§ WHAT THE TASK REQUIRES: What do the lines from the top of the data through the line with "- lung tumour" say? Quote them exactly and include both ends.

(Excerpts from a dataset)

++++++++++

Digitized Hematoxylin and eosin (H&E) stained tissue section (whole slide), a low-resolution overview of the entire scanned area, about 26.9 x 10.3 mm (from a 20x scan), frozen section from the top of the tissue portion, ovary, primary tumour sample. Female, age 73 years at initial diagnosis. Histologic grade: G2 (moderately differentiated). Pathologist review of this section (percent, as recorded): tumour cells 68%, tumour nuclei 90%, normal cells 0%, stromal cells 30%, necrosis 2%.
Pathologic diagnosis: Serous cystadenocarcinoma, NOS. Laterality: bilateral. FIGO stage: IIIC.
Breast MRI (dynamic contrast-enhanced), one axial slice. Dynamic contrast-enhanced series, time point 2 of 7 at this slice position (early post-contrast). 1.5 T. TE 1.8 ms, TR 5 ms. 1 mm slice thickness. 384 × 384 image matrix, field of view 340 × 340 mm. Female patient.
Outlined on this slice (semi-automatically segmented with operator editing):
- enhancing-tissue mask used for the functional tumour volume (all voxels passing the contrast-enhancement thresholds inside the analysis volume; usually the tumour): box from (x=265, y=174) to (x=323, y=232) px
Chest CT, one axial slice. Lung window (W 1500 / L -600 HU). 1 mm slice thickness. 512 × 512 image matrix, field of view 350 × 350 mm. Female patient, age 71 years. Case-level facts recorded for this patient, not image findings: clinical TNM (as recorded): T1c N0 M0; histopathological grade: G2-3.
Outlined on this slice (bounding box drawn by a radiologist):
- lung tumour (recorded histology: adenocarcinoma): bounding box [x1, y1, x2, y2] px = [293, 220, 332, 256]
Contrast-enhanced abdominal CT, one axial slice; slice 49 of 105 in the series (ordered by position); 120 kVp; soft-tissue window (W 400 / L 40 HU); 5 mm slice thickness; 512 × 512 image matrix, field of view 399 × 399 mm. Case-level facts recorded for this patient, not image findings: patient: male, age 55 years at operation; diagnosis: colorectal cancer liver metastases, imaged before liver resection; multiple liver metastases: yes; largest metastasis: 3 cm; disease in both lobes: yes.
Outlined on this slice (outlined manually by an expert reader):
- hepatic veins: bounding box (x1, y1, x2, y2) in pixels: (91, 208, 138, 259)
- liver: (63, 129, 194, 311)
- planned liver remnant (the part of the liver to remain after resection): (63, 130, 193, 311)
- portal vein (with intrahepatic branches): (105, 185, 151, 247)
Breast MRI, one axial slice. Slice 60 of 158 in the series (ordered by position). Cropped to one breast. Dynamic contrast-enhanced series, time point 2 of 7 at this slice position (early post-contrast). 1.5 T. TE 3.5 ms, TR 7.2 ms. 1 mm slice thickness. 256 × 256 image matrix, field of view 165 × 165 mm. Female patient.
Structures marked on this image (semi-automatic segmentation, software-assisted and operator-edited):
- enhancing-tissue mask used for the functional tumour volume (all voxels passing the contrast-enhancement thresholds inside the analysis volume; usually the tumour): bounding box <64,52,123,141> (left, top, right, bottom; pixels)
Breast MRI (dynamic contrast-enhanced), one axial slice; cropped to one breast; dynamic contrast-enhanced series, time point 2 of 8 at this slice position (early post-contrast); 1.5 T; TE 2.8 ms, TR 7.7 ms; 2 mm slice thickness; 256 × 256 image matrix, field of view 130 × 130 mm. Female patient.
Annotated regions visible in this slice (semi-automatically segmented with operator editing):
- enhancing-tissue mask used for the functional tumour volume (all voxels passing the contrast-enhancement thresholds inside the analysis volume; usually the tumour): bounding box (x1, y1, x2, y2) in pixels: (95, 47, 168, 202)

++++++++++

§ RESPONSE AREA:
Digitized Hematoxylin and eosin (H&E) stained tissue section (whole slide), a low-resolution overview of the entire scanned area, about 26.9 x 10.3 mm (from a 20x scan), frozen section from the top of the tissue portion, ovary, primary tumour sample. Female, age 73 years at initial diagnosis. Histologic grade: G2 (moderately differentiated). Pathologist review of this section (percent, as recorded): tumour cells 68%, tumour nuclei 90%, normal cells 0%, stromal cells 30%, necrosis 2%.
Pathologic diagnosis: Serous cystadenocarcinoma, NOS. Laterality: bilateral. FIGO stage: IIIC.
Breast MRI (dynamic contrast-enhanced), one axial slice. Dynamic contrast-enhanced series, time point 2 of 7 at this slice position (early post-contrast). 1.5 T. TE 1.8 ms, TR 5 ms. 1 mm slice thickness. 384 × 384 image matrix, field of view 340 × 340 mm. Female patient.
Outlined on this slice (semi-automatically segmented with operator editing):
- enhancing-tissue mask used for the functional tumour volume (all voxels passing the contrast-enhancement thresholds inside the analysis volume; usually the tumour): box from (x=265, y=174) to (x=323, y=232) px
Chest CT, one axial slice. Lung window (W 1500 / L -600 HU). 1 mm slice thickness. 512 × 512 image matrix, field of view 350 × 350 mm. Female patient, age 71 years. Case-level facts recorded for this patient, not image findings: clinical TNM (as recorded): T1c N0 M0; histopathological grade: G2-3.
Outlined on this slice (bounding box drawn by a radiologist):
- lung tumour (recorded histology: adenocarcinoma): bounding box [x1, y1, x2, y2] px = [293, 220, 332, 256]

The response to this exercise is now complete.